# who



## Ghost (Jun 21, 2002)

who will be the best sub player next year


----------



## John (Jun 9, 2002)

Who? We aren't sure who will stay and who will go.


----------



## TheMatrix31 (May 28, 2002)

*Penny*

Penny will do good off the bench this yr.


----------



## Ghost (Jun 21, 2002)

*re*

what about marion he is in a contract season this year and that is when players are at there best


----------



## John (Jun 9, 2002)

*Re: re*



> Originally posted by *princetolakers *
> what about marion he is in a contract season this year and that is when players are at there best


Can the suns offer him a new contract right now?
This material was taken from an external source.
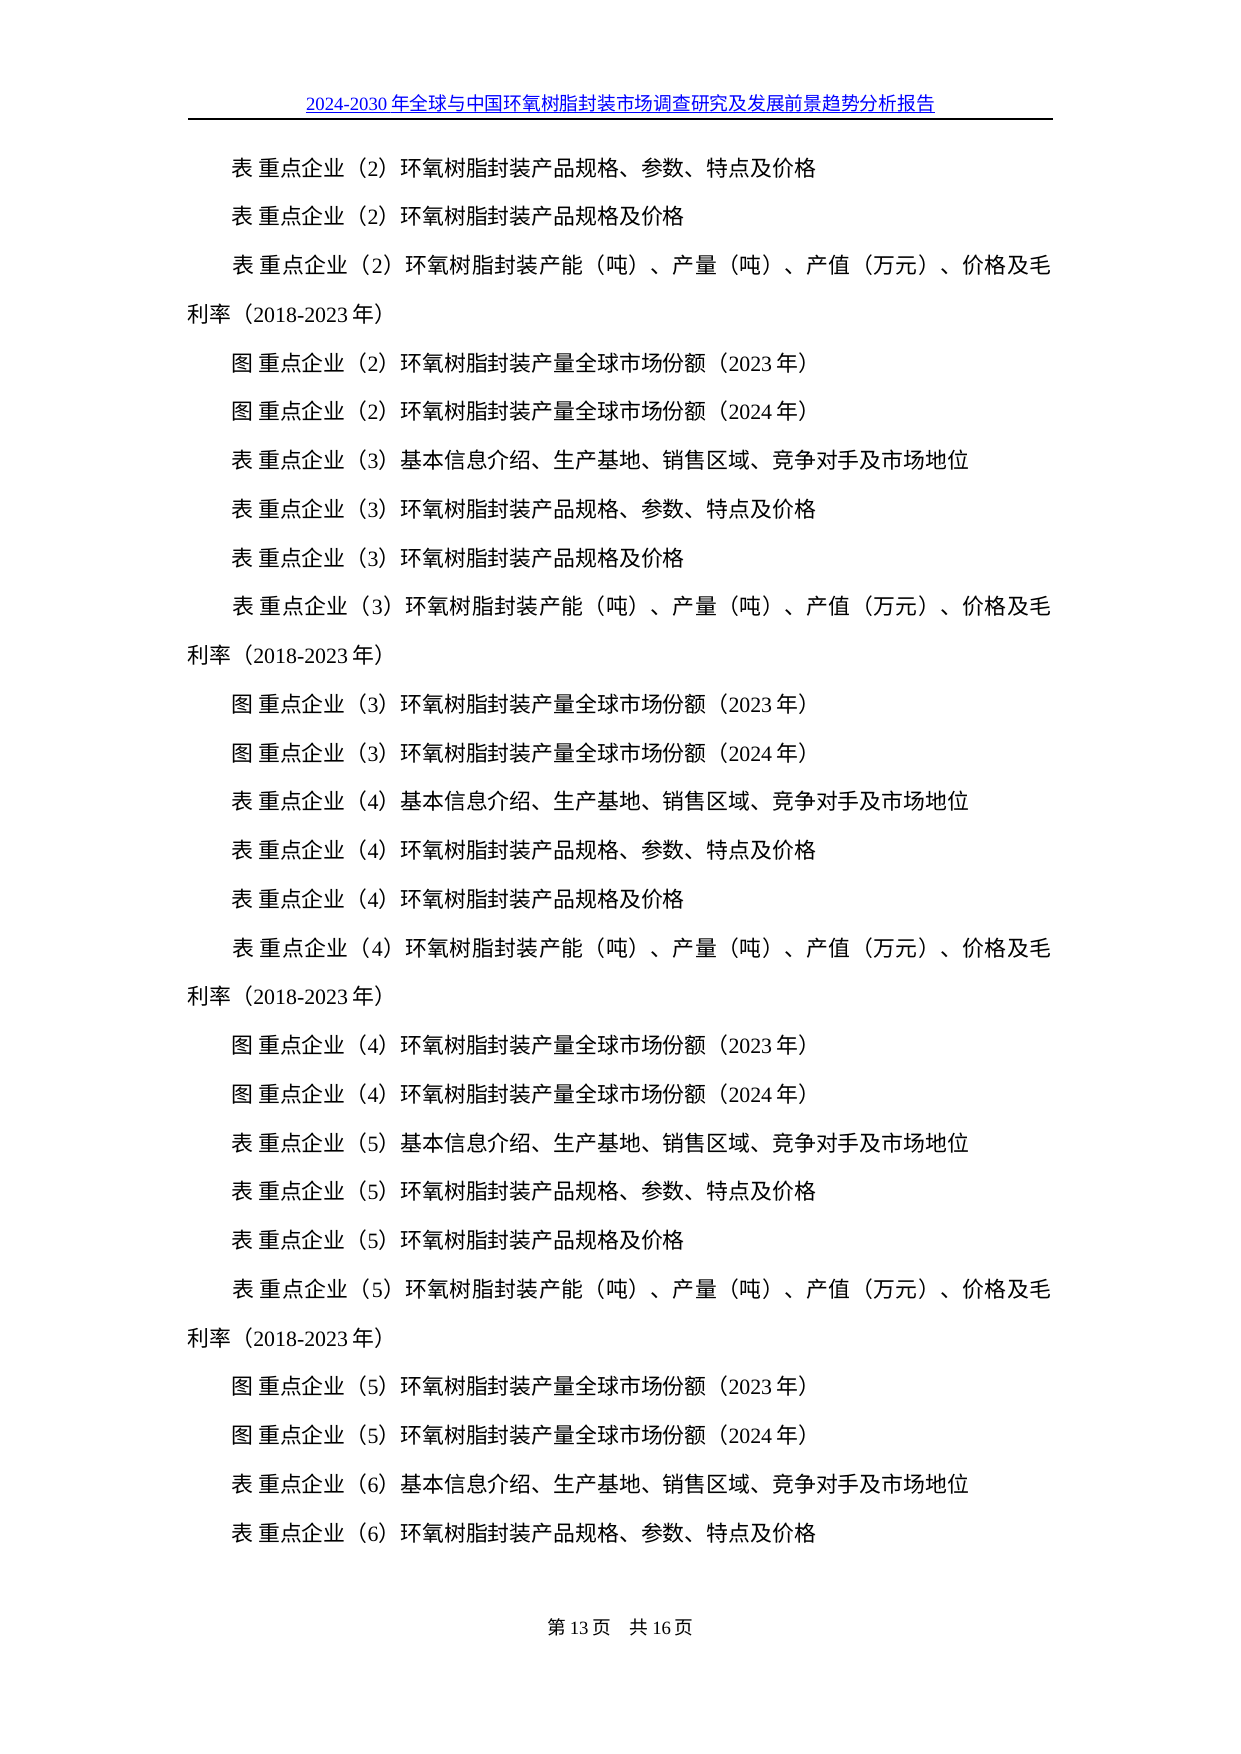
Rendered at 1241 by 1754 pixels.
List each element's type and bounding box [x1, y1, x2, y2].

Or extend his contract whatever you want to call it.


----------



## PhatDaddy3100 (Jun 16, 2002)

Yes the suns can offer him a contract extension this year, and look for them to do it.


----------



## PhatDaddy3100 (Jun 16, 2002)

And the Suns best Sub depends on who starts. If Joe Johnson starts, its Penny. If Penny starts, its Joe Johnson. Or if Outlaw doesn't start, he could be it.


----------



## Ghost (Jun 21, 2002)

*i think*

it will be penny cause i heard on sportscenter that penny has to fight for a starter spot


----------



## TheRifleman (May 20, 2002)

*Re: re*



> Originally posted by *princetolakers *
> what about marion he is in a contract season this year and that is when players are at there best


Marion has never been a *sub*.


----------



## Ghost (Jun 21, 2002)

*sorry*

i was confused


----------